RS: During COVID, we realized, potentially more than ever before in the history of humanity, how very connected we are. Not just our little neighborhood or our little town. Not just in our large city or state or via television or social media channels, and regardless of political or social views, everywhere, we are connected. We attempted to close borders to nations and states. We tried to create isolation and distance. We attempted to keep ourselves safe and secure. We acted the best we knew how with the information available. And yet, we have learned in ways no one could have ever imagined how we are connected.

The question is not if we will be dependent; the vital question is on whom we should depend. Whom should we trust? With whom should we partner as we find our way? Who can we learn with, find strength, gain a new perspective, and discover mutual benefits with? No isolation will help us understand the most important lessons of 2020. Isolation (individually, in an organization, or in society) will also keep us from creating the future we all desire. One of the most vital competencies in a leader today is navigating and fostering “connectedness.” In our wayfinding, we must stand with others and go with others. How we make decisions has tremendous implications for us and those we serve.

One of the most vital competencies in a leader today is navigating and fostering “connectedness.”

ROH: What advice would you have for those considering a career in healthcare today?

RS: Strap on your seatbelt! What we know today will be different next week and again next month. Stay passionately curious, authentically humble, and courageous. We need leaders who will help us steward a journey from where we are to where we need to go. We need digitalists, data scientists, those schooled in cognitive computing and social physics, and those gifted in agile strategy, transformation, and design. We also need those who passionately protect individual people who are always the center of what we do and why we do it. More than anything, we need those entering healthcare to continue the message “we can do better” and to help us find a way.
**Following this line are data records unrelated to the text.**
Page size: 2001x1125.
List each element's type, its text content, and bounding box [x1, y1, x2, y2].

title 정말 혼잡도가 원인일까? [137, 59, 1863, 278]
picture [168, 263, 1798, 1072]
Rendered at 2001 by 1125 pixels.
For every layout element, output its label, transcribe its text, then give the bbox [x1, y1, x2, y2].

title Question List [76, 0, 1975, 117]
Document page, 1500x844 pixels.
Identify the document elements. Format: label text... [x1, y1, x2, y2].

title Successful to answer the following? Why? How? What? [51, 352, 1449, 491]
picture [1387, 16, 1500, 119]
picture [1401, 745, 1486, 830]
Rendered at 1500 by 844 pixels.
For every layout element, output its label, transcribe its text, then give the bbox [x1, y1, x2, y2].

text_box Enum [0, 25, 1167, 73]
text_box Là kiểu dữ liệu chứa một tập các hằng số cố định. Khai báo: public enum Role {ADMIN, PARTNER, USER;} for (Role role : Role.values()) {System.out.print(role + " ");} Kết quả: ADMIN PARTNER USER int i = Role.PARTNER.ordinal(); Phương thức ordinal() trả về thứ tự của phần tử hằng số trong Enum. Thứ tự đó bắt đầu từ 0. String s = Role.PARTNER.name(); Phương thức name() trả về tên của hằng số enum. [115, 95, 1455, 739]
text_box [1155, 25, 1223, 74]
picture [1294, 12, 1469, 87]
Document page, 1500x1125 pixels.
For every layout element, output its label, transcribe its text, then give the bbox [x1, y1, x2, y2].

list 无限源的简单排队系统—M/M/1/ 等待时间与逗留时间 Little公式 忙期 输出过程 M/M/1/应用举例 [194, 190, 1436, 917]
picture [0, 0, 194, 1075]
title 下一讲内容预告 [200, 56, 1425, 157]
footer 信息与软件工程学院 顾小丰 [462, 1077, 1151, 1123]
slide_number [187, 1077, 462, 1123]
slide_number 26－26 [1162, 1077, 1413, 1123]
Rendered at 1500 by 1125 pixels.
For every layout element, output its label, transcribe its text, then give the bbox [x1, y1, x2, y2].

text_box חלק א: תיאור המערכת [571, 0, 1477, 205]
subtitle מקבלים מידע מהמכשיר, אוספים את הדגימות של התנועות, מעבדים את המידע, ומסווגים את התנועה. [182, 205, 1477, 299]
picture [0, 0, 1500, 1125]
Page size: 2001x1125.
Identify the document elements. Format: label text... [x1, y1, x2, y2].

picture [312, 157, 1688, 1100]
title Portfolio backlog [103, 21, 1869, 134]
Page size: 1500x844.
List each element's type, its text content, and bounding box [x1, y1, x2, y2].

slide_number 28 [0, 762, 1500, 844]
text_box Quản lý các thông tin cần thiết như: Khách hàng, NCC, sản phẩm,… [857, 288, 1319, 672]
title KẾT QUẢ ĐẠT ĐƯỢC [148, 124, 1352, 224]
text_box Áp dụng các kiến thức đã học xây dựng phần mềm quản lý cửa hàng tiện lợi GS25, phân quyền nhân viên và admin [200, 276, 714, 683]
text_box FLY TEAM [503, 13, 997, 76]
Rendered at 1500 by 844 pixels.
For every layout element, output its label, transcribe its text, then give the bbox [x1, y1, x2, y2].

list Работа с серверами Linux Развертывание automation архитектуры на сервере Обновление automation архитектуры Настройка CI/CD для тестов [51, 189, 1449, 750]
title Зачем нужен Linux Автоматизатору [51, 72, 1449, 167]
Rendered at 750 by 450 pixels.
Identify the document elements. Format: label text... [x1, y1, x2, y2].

Our ultimate definition of winning is to reduce sick care and keep people healthy. We need passionate leaders in every competency and area of expertise to keep us moving in that direction. If we’re not lowering costs, improving prevention, increasing access, measurably reducing sick care, and improving human flourishing… we’re all still losing. I would encourage those considering a career in healthcare to join us. But don’t just enter the health sector to work “in” the system; join us to work “on” the system and help us transform the system. This is desperately needed – now more than ever.

If we’re not lowering costs, improving prevention, increasing access, measurably reducing sick care, and improving human flourishing… we’re all still losing.

About Robert Sundelius

Robert is Chair of the Board of Advisors for two global companies, provides advisory and consulting services to founders, boards, and c-suites, and is actively involved in building a true health ecosystem.